In a lucid dream I had this week, i flew to space and asked to see an entity. Then appeared a being with my image. It was me, but with transparent color, like a ghost. I asked who he was and he said he was God. Curious. Has this happened to you? Is my mind saying that I am my God?

----------


## Scionox

We are all gods of our own dreamworld, that's pretty much it!  :poof:

----------


## JoannaB

I believe that the we are all god in our dream is quite apt: we are the creators of our dream world and can have God like control and powers in lucid dreams. Also for example in Christianity, those of us who are Christian believe that the Holy Spirit is within each of us, so each of us has God within us too. Also maybe you did not know what face to give to God in your dream, and so you gave him the first face that was readily available in your memory, your own.  :smiley:  Of course, it is also possible that this dream is a warning/caution from your subconscious telling you that you are not humble enough, too vain, etc.

----------


## DreamHighlander

> Of course, it is also possible that this dream is a warning/caution from your subconscious telling you that you are not humble enough, too vain, etc.



That is not the case, at all. I am the most simple guy there is.
Maybe, as you said, it's the God of my dream, which is me.

----------


## JoannaB

> That is not the case, at all. I am the most simple guy there is.
> Maybe, as you said, it's the God of my dream, which is me.



As always with dream interpretation ideas by others, I strongly believe that they can only be on target if they seem right to you. Thus, if that last idea of mine does not appear right to you, you should definitely reject it. However, since I barely know you I cannot forsee which interpretation ideas might possibly hit target. I am not psychic.  :smiley:  I am glad that at least one of the ideas offered had some potential to be helpful.

----------


## Darkmatters

What did you expect him to look like? We're all made in the image of god right, and he can appear as whatever he wants - smoldering hedges etc. I guess you just didn't rate any of the spectacular effects reserved for biblical prophets et al.

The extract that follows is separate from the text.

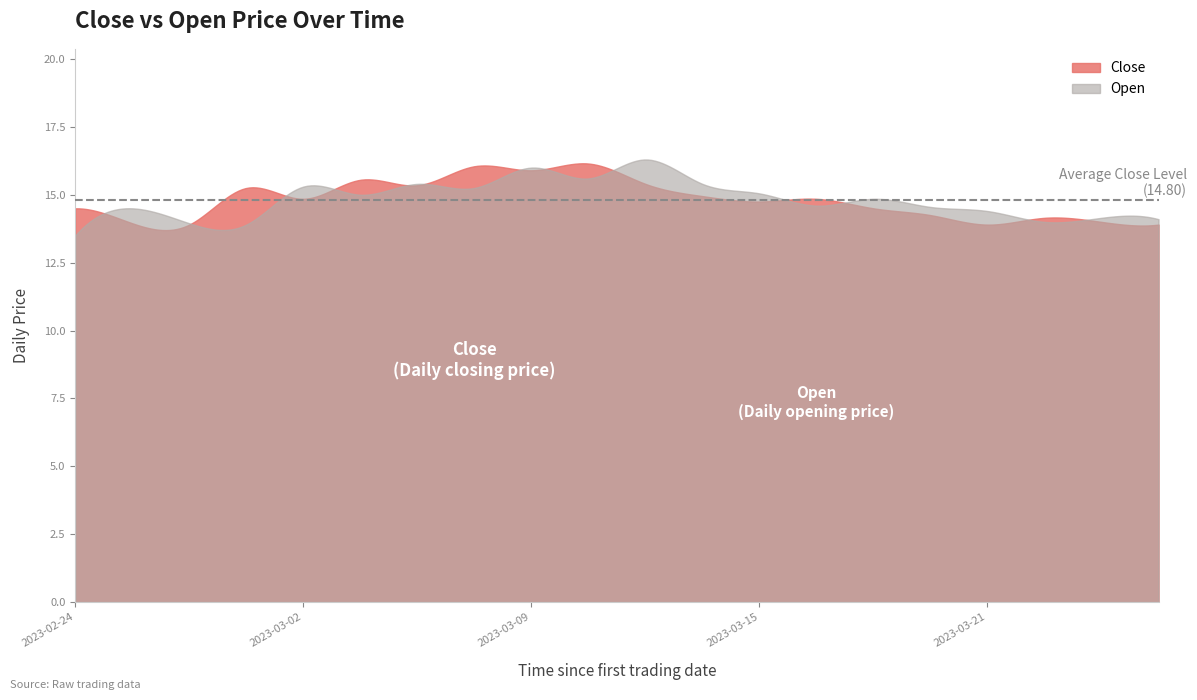

Where do Open and Close first cross each other?

2023-02-24 and 2023-02-27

Ok, to be a little more serious - it seems like asking to see an entity means you've read about people asking to speak with 'higher entities' etc in lucid dreams - and even though you didn't ask to speak to one, you may have been thinking in terms of 'higher entities' which activated a God schema. Seems logical to me anyway. And keep in mind you saw what it looked like before asking who it was, so maybe at that point your subconscious hadn't decided on a name for it until you asked and put it on the spot. It also seems logical to me if you ask your subconscious to dream up an 'entity' to speak with it might show you a reflection of yourself, since that's what DCs are anyway. 

Just my 2¢

----------


## element5

Well, you are god. So am I. So is everyone else. everything around us is god! Anything and everything is god.  :wink2:

----------


## NightDrifter

You are God... in your dreams. You can do anything in your dreams.

----------


## Darkmatters

What the title of this thread reminds me of:

----------


## Saizaphod

That sounds friggin awesome! I always try to meet humanoids with different skin colors while lucid dreaming, they're just so cool. ::D:  I wish my "God" in LD world is similiar to yours... or Morgan Freeman

----------